From the entries that follow, report every line in which "Page" occurs.

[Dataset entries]
################
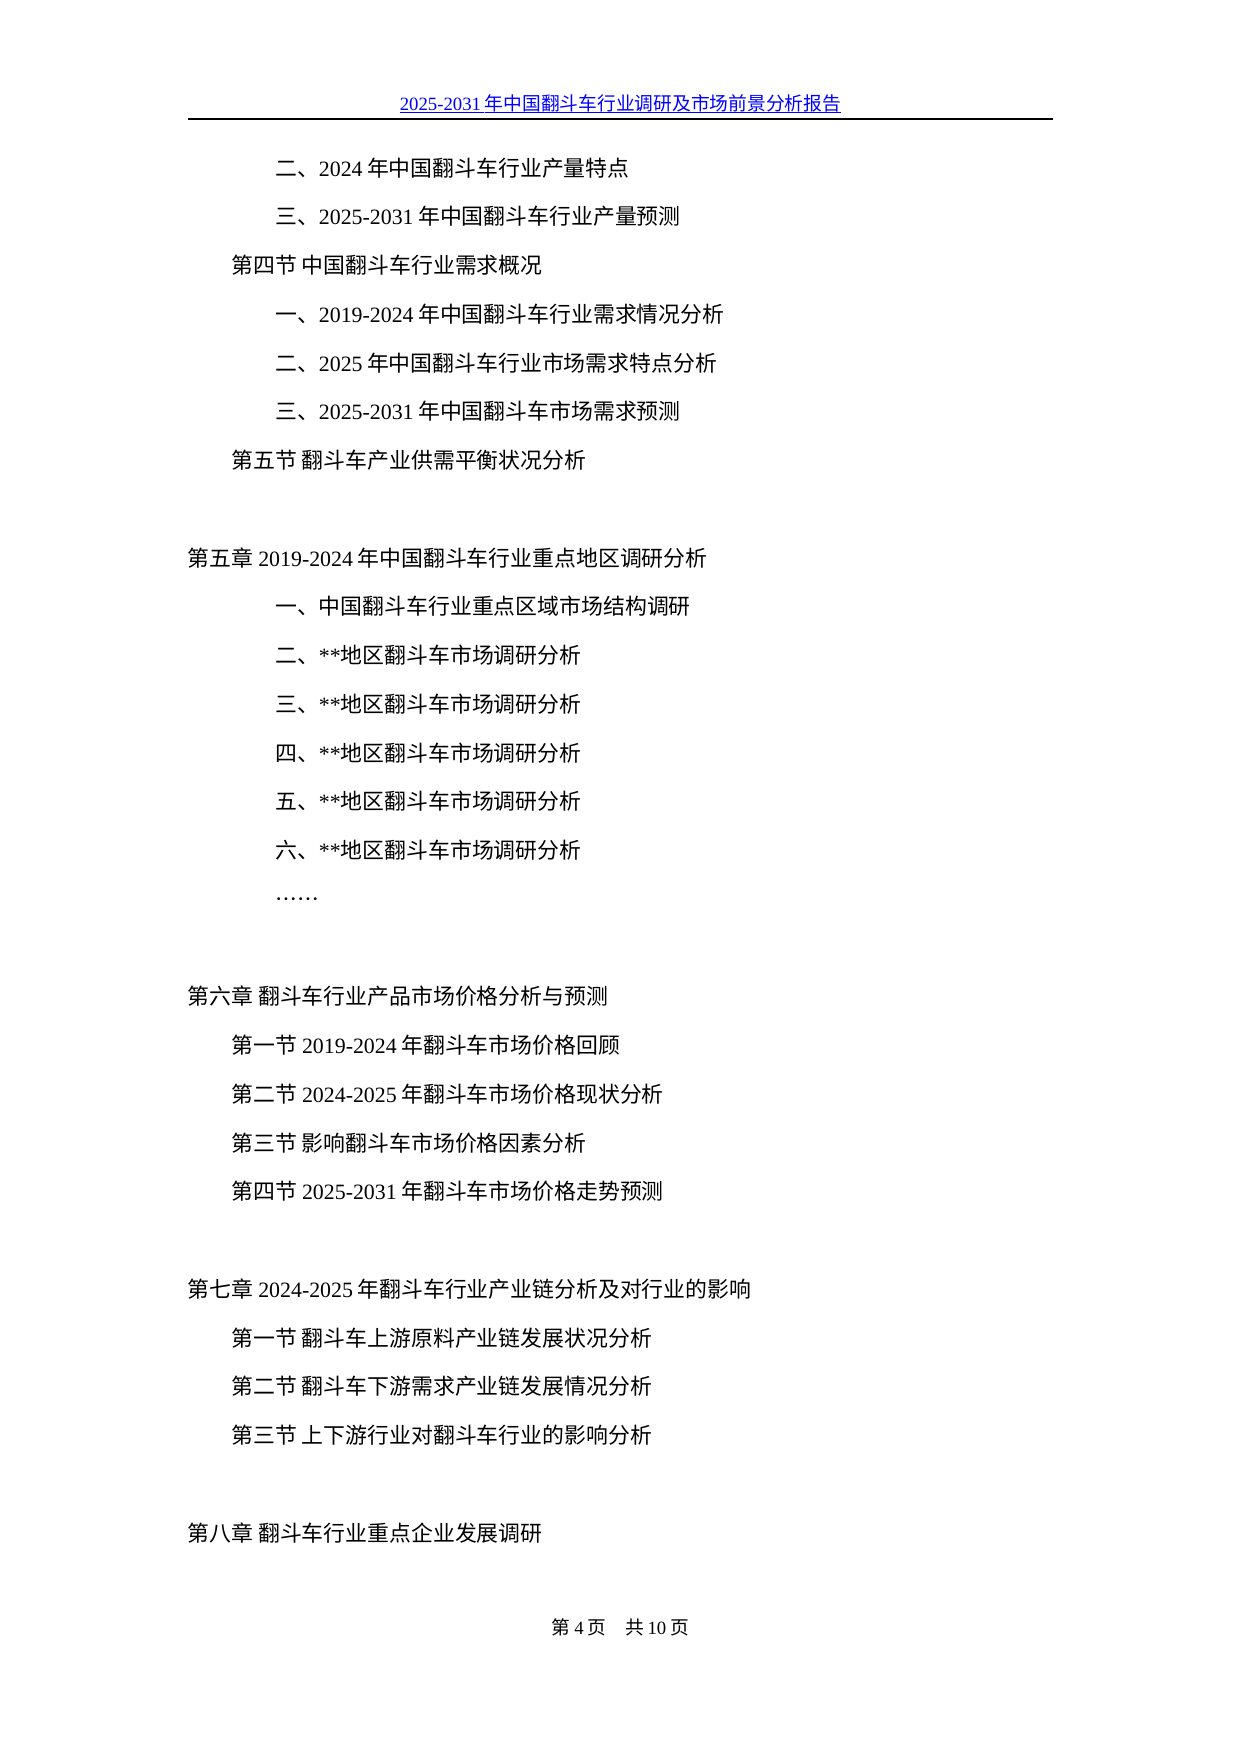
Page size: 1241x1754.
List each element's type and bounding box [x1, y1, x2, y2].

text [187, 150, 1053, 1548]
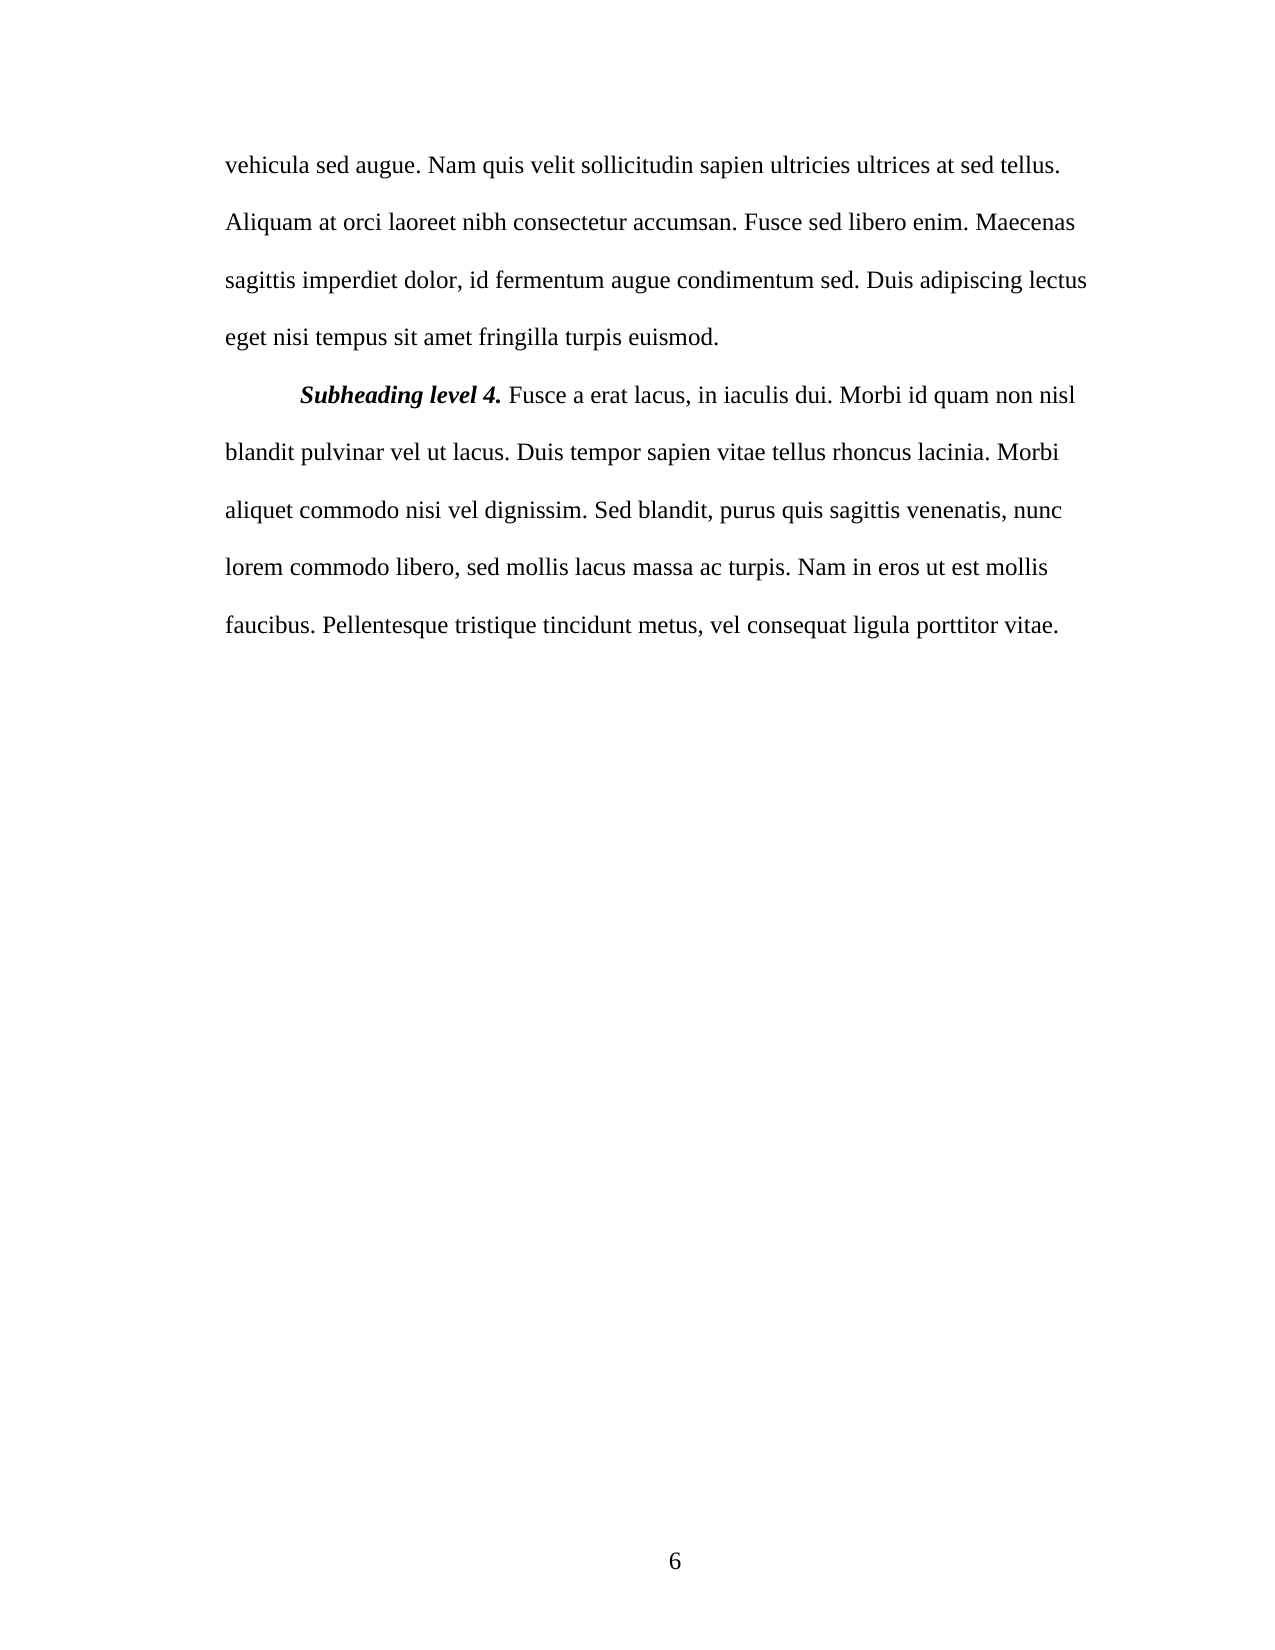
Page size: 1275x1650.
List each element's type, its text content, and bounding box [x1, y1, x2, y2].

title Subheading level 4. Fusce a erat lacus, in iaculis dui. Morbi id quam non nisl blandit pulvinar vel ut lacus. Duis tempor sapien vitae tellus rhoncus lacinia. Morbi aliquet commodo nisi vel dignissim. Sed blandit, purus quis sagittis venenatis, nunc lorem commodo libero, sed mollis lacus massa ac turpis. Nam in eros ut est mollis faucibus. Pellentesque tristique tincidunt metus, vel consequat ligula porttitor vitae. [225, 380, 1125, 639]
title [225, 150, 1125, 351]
################
Solution ▸
Page size: 1241x1754.
Page size: 1275x1650.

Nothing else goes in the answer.